+++ SELECTED PASSAGE +++

Competing for Dollars?

“Some people think football is a matter of life and death…I can assure them it is much more serious than that” – Bill Shankly

Horse racing, boxing, wrestling, running, jumping and discus were all part of the Olympic Games first held in Greece 776 BC to honour the father of all gods, Zeus, but ‘The Beautiful Game’, as Pelé liked to call it, is said to date back to China in the third century BC.

Today, sport is a global multi-billion-dollar business—predicted to grow to $614 billion by 2022—but as countries like Greece go into debt for the honour, does the return on investment for hosting the Olympics, or the World Cup, really make economic sense?

Andrew Zimbalist, author of Circus Maximus: The Economic Gamble Behind Hosting the Olympics and the World Cup, argues that it does not. Moreover, Olympic athletes themselves earn very little, though some countries pay bonuses for medals won. Again, why bother?

+++ EXERCISE DATA +++

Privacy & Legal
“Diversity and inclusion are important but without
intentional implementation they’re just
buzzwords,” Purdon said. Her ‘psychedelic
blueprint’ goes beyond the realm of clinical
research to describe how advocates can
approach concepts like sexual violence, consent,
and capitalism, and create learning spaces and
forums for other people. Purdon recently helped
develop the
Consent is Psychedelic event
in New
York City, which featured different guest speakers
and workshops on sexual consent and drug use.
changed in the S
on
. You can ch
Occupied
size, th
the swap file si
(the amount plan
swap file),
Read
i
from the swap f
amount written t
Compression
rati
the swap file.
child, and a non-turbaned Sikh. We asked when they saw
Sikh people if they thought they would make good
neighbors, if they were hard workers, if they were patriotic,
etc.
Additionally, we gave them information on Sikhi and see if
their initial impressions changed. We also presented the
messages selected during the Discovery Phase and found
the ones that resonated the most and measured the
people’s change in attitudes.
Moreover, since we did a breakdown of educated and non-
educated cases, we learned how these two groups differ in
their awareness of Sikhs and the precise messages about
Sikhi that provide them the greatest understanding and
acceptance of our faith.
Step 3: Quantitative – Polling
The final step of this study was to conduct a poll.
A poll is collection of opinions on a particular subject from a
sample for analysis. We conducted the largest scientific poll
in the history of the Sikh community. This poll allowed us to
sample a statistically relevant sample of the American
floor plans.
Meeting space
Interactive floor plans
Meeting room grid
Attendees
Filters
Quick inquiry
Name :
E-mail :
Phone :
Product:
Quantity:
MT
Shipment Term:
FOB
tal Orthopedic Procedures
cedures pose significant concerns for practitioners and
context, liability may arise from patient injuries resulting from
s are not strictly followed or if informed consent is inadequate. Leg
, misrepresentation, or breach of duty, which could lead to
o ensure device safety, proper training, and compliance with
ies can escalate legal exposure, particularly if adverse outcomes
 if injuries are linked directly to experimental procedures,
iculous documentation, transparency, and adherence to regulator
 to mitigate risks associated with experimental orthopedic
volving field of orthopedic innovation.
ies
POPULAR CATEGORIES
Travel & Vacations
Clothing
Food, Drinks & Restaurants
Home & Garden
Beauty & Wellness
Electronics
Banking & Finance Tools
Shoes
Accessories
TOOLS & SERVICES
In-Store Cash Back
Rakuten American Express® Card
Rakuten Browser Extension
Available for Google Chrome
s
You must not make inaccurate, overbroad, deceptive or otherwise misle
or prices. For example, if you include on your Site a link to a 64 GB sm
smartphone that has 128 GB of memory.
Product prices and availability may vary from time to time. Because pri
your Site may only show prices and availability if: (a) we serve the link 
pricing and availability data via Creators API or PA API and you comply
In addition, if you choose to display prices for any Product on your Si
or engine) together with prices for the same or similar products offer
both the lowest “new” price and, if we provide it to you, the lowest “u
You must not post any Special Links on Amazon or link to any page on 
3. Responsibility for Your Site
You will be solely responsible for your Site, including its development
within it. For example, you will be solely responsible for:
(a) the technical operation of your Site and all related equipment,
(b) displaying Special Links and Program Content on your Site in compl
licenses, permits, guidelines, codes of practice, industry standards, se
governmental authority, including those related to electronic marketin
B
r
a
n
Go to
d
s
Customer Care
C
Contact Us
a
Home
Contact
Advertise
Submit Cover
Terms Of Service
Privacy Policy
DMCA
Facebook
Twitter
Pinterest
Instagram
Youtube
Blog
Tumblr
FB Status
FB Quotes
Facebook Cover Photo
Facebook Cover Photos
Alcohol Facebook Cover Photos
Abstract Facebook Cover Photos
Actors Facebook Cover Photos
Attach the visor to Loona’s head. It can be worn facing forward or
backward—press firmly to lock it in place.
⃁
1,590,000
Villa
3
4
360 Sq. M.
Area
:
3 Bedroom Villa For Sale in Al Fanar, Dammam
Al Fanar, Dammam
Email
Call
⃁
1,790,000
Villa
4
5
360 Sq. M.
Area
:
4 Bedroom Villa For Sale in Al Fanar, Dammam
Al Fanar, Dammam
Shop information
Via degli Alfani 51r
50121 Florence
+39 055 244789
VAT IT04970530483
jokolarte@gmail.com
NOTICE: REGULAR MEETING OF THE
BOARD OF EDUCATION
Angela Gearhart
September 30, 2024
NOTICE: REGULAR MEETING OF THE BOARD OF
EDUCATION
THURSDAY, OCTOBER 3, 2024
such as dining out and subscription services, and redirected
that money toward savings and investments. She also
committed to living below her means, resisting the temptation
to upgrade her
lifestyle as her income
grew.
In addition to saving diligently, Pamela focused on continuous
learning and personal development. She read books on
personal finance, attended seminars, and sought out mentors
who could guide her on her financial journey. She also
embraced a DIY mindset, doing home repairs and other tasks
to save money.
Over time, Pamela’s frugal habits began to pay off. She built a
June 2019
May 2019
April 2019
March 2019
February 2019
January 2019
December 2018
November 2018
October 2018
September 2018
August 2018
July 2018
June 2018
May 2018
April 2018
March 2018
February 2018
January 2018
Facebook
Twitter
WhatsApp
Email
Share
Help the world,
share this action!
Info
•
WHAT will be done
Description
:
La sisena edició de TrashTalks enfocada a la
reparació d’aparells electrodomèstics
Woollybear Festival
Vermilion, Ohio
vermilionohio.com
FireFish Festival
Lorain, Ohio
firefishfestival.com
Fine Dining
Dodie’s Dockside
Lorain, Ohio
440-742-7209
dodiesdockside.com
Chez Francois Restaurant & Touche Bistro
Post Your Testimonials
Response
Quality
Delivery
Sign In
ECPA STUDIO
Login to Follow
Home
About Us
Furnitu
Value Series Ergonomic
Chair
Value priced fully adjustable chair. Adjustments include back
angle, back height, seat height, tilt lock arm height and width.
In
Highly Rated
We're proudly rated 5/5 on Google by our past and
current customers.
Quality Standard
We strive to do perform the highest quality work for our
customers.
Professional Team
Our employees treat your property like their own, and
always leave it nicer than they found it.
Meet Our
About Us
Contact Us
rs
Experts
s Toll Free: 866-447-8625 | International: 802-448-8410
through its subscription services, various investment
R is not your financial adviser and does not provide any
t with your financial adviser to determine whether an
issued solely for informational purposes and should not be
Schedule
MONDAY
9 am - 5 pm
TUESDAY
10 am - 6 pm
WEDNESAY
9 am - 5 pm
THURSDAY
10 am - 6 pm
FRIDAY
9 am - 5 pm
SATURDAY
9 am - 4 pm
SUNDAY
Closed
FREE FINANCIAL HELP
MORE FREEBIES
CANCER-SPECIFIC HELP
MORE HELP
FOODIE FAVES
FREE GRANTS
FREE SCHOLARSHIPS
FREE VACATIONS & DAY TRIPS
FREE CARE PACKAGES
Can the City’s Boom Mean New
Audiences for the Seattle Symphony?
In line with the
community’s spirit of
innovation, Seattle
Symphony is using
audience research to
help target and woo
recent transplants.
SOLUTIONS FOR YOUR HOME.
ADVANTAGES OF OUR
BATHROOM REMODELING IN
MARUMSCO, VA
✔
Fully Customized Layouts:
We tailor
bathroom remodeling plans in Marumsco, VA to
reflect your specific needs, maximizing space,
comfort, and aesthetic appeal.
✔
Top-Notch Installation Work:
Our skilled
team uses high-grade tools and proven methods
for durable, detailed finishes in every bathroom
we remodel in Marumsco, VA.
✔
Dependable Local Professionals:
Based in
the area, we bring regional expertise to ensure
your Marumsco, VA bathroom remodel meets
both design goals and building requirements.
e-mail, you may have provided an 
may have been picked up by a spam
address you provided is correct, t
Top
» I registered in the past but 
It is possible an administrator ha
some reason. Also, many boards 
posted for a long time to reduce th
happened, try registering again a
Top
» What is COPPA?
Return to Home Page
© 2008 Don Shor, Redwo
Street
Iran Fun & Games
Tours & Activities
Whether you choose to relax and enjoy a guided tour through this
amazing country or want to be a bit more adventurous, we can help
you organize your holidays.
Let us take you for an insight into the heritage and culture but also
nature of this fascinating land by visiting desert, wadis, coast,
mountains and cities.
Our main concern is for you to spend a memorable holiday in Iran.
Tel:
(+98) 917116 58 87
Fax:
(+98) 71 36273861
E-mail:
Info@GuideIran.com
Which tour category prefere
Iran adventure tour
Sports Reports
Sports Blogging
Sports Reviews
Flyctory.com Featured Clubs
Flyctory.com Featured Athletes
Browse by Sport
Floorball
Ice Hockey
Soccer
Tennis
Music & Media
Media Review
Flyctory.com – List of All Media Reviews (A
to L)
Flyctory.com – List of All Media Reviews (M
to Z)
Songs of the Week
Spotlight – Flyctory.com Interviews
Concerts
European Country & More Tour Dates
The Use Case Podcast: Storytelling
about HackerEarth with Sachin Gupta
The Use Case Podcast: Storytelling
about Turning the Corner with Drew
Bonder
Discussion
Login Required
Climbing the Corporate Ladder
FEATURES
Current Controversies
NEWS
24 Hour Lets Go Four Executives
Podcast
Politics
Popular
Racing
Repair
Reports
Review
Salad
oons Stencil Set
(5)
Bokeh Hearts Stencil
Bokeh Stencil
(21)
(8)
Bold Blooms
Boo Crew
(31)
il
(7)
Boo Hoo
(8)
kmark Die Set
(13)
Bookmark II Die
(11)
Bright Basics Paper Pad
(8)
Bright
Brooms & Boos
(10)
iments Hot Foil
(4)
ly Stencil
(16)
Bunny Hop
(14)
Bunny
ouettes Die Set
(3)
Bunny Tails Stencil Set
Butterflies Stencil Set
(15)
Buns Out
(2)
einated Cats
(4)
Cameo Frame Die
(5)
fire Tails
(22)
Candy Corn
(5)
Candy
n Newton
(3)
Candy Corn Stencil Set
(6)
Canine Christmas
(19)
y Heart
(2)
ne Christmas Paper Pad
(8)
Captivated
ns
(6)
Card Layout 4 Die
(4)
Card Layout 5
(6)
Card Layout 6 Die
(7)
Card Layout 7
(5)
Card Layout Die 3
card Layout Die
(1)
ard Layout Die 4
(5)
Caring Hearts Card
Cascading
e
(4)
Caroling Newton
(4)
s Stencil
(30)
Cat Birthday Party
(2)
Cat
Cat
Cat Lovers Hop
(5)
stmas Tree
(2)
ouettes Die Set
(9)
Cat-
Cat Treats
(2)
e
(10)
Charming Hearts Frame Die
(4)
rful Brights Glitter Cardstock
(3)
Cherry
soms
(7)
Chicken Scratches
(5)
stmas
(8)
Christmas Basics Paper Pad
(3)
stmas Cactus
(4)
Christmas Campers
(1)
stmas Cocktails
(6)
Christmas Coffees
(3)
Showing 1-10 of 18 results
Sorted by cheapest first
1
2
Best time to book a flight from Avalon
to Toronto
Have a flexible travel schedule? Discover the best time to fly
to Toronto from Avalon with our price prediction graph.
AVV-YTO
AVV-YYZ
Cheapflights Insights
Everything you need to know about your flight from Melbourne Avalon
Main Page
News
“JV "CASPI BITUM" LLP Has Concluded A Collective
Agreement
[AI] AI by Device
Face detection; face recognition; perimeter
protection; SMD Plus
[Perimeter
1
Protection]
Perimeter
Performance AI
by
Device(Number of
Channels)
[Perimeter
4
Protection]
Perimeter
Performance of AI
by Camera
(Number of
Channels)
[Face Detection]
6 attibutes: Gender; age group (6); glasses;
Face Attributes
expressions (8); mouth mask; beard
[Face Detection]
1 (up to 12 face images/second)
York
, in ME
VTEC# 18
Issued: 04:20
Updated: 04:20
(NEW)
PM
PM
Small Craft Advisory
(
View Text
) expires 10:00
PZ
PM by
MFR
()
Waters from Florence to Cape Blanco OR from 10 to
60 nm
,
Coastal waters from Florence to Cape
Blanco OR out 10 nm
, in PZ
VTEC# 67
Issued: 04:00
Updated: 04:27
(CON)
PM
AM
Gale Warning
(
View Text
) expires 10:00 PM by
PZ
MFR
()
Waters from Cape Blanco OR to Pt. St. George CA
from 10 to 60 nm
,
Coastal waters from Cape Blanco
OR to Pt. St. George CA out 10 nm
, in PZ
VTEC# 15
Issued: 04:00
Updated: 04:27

+++

## STUDY QUESTIONS
[1] In the sports economics passage, what figure is the global sports business predicted to reach by 2022?
[2] Please condense the paragraph of the sports economics passage that begins "Andrew Zimbalist, author of" into two short sentences, keeping its main facts.
The dataset items are separate material, apart from the text.

## EXERCISE RESULTS
[1] $614 billion.

[2] Andrew Zimbalist, author of Circus Maximus: The Economic Gamble Behind Hosting the Olympics and the World Cup, argues that hosting these events does not make economic sense. Olympic athletes also earn very little, though some countries pay bonuses for medals.